Beyond the normal financial planning and investment advice that you provide your clients, many of them look for advice in all aspects of the personal and business finances. With the economic issues we are facing related to the COVID-19 pandemic, this advice might include expanded unemployment benefits and the PPP loan program under the CARES Act.
The CARES Act was enacted by Congress to aid business and individuals impacted financially by COVID-19. There are a number of provisions that impact both individuals and businesses. Two of these are enhanced unemployment benefits and the Payroll Protection Program (PPP) for businesses.
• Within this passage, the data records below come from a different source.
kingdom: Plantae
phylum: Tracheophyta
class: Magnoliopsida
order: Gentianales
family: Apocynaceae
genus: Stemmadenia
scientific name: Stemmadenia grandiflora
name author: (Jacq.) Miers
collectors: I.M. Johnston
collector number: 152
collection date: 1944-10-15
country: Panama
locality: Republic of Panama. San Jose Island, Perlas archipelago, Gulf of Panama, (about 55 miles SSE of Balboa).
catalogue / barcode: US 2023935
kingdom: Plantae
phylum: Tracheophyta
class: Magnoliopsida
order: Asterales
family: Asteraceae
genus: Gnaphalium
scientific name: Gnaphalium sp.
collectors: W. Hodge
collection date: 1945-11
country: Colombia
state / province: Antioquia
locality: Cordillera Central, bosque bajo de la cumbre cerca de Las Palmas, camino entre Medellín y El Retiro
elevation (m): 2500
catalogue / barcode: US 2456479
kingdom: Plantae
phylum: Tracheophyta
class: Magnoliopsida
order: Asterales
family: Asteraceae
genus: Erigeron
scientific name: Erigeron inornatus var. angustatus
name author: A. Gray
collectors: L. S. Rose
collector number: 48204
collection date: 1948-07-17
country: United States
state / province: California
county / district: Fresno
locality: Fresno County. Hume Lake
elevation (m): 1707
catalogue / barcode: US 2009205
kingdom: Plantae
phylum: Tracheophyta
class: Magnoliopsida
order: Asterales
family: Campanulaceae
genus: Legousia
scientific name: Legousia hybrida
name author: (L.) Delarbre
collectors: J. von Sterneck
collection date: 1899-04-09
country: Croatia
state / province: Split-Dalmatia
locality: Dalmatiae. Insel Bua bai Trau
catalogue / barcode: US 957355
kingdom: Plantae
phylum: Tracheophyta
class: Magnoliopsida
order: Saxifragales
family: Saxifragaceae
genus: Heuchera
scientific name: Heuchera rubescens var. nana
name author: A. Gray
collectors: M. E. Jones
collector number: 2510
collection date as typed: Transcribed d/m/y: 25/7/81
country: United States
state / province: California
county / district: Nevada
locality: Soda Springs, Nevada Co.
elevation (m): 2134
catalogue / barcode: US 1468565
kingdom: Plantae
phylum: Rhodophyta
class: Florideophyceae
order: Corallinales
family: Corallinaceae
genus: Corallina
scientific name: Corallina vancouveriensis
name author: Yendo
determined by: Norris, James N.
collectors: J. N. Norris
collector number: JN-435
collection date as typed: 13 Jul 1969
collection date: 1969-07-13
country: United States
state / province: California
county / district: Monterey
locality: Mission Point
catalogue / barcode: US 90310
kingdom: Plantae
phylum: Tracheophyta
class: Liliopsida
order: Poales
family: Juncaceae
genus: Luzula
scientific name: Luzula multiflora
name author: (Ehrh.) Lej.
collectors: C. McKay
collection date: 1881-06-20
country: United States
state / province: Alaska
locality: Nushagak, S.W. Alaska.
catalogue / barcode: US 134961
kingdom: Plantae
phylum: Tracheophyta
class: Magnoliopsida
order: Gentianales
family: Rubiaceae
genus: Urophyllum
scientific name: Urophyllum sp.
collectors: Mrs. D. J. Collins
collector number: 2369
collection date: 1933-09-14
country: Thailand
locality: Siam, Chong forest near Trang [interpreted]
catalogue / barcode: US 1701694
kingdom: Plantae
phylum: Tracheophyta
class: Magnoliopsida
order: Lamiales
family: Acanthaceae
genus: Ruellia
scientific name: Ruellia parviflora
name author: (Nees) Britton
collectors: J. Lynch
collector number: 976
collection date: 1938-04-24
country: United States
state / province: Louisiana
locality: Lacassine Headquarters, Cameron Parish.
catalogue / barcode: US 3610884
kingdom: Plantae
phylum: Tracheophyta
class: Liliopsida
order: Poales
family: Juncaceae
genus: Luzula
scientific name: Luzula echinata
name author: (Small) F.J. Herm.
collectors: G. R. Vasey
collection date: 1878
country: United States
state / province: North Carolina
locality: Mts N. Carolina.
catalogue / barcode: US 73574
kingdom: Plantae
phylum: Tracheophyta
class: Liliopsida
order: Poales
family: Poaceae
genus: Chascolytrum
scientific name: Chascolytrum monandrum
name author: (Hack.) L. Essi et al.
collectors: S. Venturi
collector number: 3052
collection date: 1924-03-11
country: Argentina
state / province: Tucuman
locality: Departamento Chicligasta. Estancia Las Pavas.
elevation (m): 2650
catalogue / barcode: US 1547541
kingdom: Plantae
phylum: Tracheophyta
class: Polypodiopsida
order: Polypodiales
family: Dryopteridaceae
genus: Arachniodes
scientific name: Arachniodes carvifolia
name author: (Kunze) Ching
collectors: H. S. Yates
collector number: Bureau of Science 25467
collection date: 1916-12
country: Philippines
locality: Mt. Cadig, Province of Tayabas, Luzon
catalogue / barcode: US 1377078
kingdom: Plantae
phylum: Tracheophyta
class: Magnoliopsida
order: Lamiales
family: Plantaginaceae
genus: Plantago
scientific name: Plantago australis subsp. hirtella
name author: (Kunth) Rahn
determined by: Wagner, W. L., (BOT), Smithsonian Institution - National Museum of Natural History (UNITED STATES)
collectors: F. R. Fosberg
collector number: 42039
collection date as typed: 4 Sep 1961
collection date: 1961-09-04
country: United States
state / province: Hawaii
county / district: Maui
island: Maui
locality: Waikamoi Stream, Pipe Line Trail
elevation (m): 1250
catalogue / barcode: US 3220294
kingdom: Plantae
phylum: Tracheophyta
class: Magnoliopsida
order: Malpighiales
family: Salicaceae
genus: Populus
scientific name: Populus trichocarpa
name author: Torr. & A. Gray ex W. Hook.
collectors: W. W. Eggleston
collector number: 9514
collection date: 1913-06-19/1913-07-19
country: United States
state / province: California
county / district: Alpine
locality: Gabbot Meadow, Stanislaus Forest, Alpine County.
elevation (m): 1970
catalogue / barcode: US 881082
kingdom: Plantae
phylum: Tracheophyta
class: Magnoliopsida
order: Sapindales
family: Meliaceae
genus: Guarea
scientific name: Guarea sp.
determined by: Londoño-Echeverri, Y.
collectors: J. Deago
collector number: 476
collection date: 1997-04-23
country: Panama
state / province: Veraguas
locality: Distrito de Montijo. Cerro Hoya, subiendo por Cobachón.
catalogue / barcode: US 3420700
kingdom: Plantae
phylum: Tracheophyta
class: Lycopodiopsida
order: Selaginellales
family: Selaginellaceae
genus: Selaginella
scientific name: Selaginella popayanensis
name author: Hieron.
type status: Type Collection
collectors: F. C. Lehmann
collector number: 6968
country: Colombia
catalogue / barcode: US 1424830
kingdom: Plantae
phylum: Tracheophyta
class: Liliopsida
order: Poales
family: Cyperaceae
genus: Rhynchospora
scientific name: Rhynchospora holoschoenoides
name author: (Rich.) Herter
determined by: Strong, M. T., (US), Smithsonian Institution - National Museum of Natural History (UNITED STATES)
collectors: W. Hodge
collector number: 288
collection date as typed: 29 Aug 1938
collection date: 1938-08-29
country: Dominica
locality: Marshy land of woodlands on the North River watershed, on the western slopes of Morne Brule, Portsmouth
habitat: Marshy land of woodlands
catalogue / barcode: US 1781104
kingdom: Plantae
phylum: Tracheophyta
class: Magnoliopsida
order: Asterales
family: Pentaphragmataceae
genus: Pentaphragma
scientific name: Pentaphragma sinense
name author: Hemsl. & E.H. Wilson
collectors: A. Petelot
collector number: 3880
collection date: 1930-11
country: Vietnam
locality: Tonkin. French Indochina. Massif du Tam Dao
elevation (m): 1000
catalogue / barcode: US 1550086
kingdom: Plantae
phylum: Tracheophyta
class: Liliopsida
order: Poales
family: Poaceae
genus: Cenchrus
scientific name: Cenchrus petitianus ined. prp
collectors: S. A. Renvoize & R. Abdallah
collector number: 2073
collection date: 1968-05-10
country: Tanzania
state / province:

The CARES Act expanded unemployment benefits for individuals. Benefit amounts vary by state, but the CARES Act increased federal unemployment benefits by $600 per week. These supplement benefits are available through July 25, 2020.
Additionally, the CARES Act expanded these benefits to cover workers who traditionally were not covered by unemployment such as freelancers, contractors and those who are self-employed. These new rules stay in effect until the end of 2020.
For financial advisers, your advice can span two areas. For those facing unemployment who might not ordinarily consider filing, such as those who are self-employed and whose businesses have been hit by the pandemic, you should advise these clients of the rules to ensure they take advantage of any benefits to which they are entitled.
Another decision is one to be made by business owner clients. They may be struggling with whether to hold on and continue paying their employees or to furlough some of them. In some cases, certain employees might actually be better off financially collecting these unemployment benefits. You can help them look at the economics and other ramifications of both courses of action to help them make the best decision for their business and their employees.
The Cares Act includes the Payroll Protection Program or PPP which provides federally guaranteed loans to small businesses. The initial round of funding of $350 billion for the program was used up quickly but Congress has approved a second round of funding, so the program continues. The application period runs to June 30, 2020 unless it is extended.
The PPP allows small businesses to receive a loan to cover costs for payroll and related costs, rent, mortgage payments and utilities related to running the business. The program is open to small business, non-profits, freelancers, independent contractors, sole proprietors and other self-employed individuals.
While the program is administered under the rules of the Small Business Administration, the loans are granted through a number of banks and other lenders. Each institution has its own lending process and they may vary a bit.
Your business owner clients may look to you for guidance as to whether or not applying for a PPP loan makes sense. The answer will vary depending on their situation, but the answer may well be yes. The loan is forgivable if at least 60% is used for payroll within the 24 weeks immediately after receiving the funding, these are the current rules and they differ from the forgiveness parameters that were originally in place. The rules around forgiveness may well continue to evolve making these loans even more advantageous.
The amount that can be borrowed is based on the payroll for the business over a 12-month period increased by a multiplier. No single employee can receive a salary from the proceeds that exceeds an annualized $100,000.
For clients whose businesses are struggling, these loans can be a lifeline. It's important that business owner clients who apply for these loans, or those who have been approved, have a plan in place as to how to spend the money once it's received in order to increase the likelihood that some or all of the loan will be forgiven.
Your clients may look to you for guidance regarding these and other aspects of the CARES Act. As their financial adviser you have a unique perspective on your client’s overall financial situation and your clients value this.